■ **Exercise directions**: Go through the material below and count the lines in which the word "этого" occurs; the only output is the number.

■ **Supplied material**:
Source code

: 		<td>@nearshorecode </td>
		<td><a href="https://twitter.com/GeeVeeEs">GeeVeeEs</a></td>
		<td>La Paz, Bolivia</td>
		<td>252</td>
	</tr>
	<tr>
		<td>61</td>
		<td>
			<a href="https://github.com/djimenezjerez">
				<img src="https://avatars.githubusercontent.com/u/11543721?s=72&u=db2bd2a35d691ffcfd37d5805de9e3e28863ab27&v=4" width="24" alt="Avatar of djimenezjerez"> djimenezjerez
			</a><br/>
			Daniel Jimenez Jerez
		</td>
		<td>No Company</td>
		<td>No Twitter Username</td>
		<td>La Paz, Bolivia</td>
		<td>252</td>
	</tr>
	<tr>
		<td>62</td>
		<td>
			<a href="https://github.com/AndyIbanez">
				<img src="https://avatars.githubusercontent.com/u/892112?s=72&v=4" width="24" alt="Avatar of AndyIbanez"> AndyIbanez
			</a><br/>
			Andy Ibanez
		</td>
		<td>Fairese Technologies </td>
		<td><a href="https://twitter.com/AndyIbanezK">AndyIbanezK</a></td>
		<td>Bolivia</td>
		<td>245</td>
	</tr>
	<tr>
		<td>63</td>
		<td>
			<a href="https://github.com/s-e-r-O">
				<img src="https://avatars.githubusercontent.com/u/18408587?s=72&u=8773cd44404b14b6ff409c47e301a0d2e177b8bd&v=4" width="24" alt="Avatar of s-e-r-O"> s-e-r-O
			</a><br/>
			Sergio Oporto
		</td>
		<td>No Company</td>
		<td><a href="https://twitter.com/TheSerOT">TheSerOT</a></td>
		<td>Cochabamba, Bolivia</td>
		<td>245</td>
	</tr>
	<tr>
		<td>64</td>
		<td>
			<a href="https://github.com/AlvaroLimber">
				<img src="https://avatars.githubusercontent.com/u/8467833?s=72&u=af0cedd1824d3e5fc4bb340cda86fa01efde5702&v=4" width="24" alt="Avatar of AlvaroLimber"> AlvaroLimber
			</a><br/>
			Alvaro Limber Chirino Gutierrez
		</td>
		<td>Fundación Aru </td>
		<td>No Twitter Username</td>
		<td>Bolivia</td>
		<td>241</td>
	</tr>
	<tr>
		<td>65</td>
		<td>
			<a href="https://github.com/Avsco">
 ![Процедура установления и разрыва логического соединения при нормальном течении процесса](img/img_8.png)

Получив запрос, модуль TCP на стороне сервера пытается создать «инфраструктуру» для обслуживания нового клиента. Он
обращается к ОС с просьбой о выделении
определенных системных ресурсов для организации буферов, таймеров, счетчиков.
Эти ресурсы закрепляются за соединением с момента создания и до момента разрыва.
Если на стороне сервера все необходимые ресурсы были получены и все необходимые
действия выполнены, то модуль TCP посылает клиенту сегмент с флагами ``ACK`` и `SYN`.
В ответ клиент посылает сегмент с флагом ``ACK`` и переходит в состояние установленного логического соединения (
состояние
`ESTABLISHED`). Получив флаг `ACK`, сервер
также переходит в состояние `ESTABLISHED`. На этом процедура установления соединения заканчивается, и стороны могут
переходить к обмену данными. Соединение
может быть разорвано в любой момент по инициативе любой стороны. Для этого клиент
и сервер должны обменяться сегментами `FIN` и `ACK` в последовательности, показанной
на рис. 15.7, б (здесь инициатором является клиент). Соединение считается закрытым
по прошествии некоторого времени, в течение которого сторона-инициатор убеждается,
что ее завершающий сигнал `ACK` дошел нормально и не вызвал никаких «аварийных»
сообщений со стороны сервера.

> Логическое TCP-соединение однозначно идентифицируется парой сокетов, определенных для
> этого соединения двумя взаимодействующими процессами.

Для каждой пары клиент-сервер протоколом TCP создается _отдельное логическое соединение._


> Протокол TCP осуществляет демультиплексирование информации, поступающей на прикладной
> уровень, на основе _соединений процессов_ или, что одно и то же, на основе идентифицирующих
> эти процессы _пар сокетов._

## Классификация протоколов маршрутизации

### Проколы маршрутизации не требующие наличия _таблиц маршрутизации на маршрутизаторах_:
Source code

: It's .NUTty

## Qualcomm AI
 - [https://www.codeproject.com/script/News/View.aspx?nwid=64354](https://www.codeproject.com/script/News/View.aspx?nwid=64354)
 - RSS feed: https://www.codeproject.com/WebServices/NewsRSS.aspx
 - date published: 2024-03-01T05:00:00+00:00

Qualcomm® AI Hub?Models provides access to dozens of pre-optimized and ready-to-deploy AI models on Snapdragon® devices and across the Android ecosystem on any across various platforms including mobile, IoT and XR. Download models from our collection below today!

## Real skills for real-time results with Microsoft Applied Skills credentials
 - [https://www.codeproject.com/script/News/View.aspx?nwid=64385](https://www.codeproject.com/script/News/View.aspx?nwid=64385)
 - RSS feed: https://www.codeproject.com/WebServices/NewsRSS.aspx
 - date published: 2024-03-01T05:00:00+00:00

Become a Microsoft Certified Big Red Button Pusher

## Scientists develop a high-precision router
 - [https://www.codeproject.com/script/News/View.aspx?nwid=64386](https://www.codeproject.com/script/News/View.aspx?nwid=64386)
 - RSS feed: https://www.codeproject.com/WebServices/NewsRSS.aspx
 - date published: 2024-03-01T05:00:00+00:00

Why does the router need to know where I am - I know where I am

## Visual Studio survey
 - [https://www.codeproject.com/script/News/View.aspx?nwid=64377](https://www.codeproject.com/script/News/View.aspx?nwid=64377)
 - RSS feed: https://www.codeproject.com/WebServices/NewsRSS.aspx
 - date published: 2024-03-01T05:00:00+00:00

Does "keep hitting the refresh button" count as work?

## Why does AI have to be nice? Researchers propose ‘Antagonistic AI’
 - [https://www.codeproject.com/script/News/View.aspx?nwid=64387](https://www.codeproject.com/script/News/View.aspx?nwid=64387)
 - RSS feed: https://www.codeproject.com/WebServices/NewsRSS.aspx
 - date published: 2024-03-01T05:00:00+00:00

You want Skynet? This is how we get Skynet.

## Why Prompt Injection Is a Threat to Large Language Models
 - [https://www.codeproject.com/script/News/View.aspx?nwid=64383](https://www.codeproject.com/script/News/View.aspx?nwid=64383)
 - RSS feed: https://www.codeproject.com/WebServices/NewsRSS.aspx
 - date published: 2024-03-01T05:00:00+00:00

■ **Result of the task**: 2